LPS Reaches $120 Million Deal in ‘Robosigning’ Probe
Lender Processing Services Inc. (LPS) reached a multistate settlement to resolve claims of improper foreclosure practices, including the “robosigning” of documents used to repossess homes.
The $127 million settlement involves 46 states and the District of Columbia, LPS said today in a statement. The settlement also will require LPS to reform practices and correct faulty foreclosure paperwork, Illinois Attorney General Lisa Madigan said in a separate statement.
“LPS and its subsidiaries became a sort of document factory, literally rubber stamping thousands of foreclosures with no regard to fairness and accuracy in the process,” Madigan said.
State attorneys general came together in 2010 to investigate claims of improper foreclosure practices by mortgage servicers, including robosigning, in which people rapidly signed documents without verifying facts. Five mortgage servicers, including JPMorgan Chase & Co. (JPM) and Bank of America Corp., last year reached a $25 billion settlement with 49 states and the federal government.
“This settlement reflects the efforts of the states to work together to remedy the widespread abuses occurring in the residential mortgage industry in the past few years,” Florida Attorney General Pam Bondi said in a statement.
LPS, based in Jacksonville, Florida, said the agreement resolves a probe into document preparation, verification, signing and notarization practices.
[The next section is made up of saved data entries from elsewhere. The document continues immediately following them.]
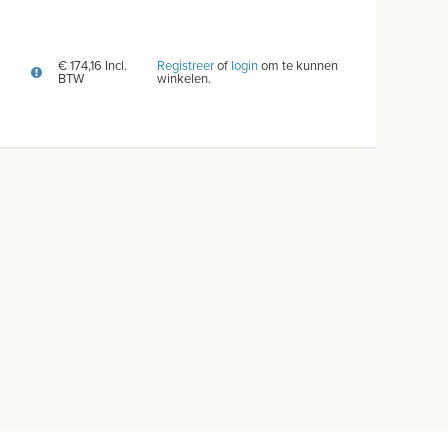
€ 174,16 Incl.
Registreer
of
login
om te kunnen
BTW
winkelen.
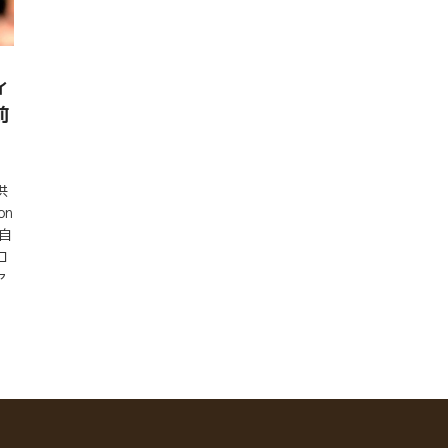
ィ
前
供
on
自
ロ
ア
は、
て
な
と
e
ル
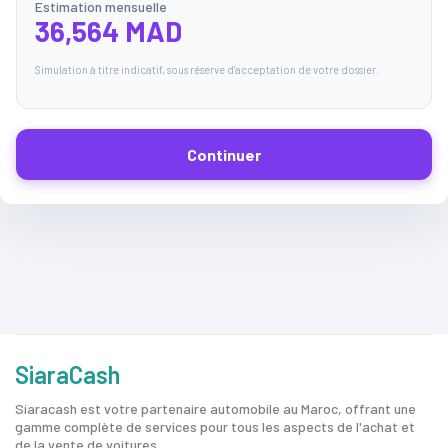
Estimation mensuelle
36,564 MAD
Simulation à titre indicatif, sous réserve d'acceptation de votre dossier.
Continuer
SiaraCash
Siaracash est votre partenaire automobile au Maroc, offrant une
gamme complète de services pour tous les aspects de l'achat et
de la vente de voitures.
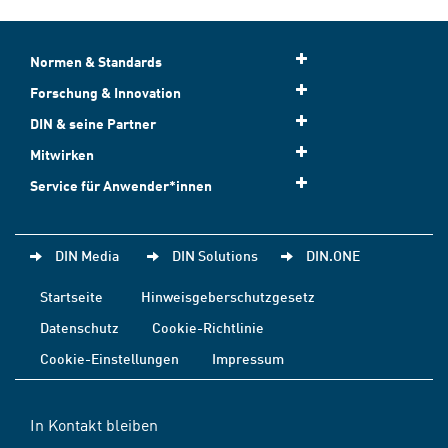
Normen & Standards
Forschung & Innovation
DIN & seine Partner
Mitwirken
Service für Anwender*innen
DIN Media
DIN Solutions
DIN.ONE
Startseite
Hinweisgeberschutzgesetz
Datenschutz
Cookie-Richtlinie
Cookie-Einstellungen
Impressum
In Kontakt bleiben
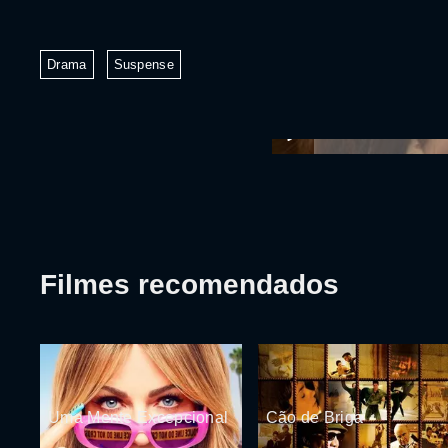
Drama
Suspense
Filmes recomendados
Uma Mente Excepcional
Cão de Briga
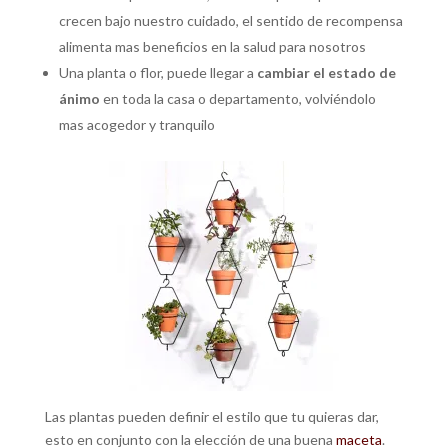
crecen bajo nuestro cuidado, el sentido de recompensa
alimenta mas beneficios en la salud para nosotros
Una planta o flor, puede llegar a
cambiar el estado de
ánimo
en toda la casa o departamento, volviéndolo
mas acogedor y tranquilo
Las plantas pueden definir el estilo que tu quieras dar,
esto en conjunto con la elección de una buena
maceta
.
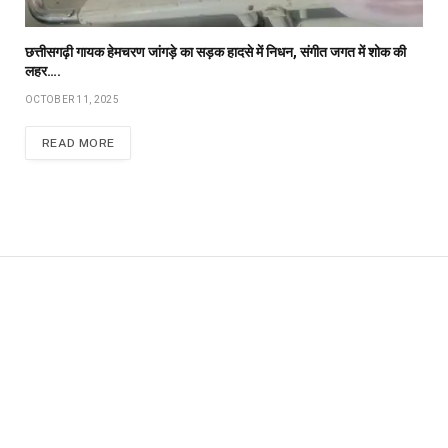
छत्तीसगढ़ी गायक हेमचरण जांगड़े का सड़क हादसे में निधन, संगीत जगत में शोक की
लहर….
OCTOBER 11, 2025
READ MORE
The company’s shares rose 7.5 percent to $24.08 at 2:04 p.m. in New York.
LPS said it reached previous agreements with Missouri, Delaware and Colorado, leaving a complaint filed by Nevada as the only unresolved attorney general inquiry. LPS Chief Executive Officer Hugh Harris said the settlement is “another major step toward putting issues related to past business practices behind us.”
The states’ investigation found an LPS subsidiary engaged in “surrogate signing,” which is the signing of documents by an unauthorized person in the name of another and notarizing those documents as if they had been signed by the proper person, Madigan said.
New York Attorney General Eric Schneiderman said in a statement that the settlement will prohibit signatures by unauthorized people or those without first-hand knowledge of the facts attested to in foreclosure documents.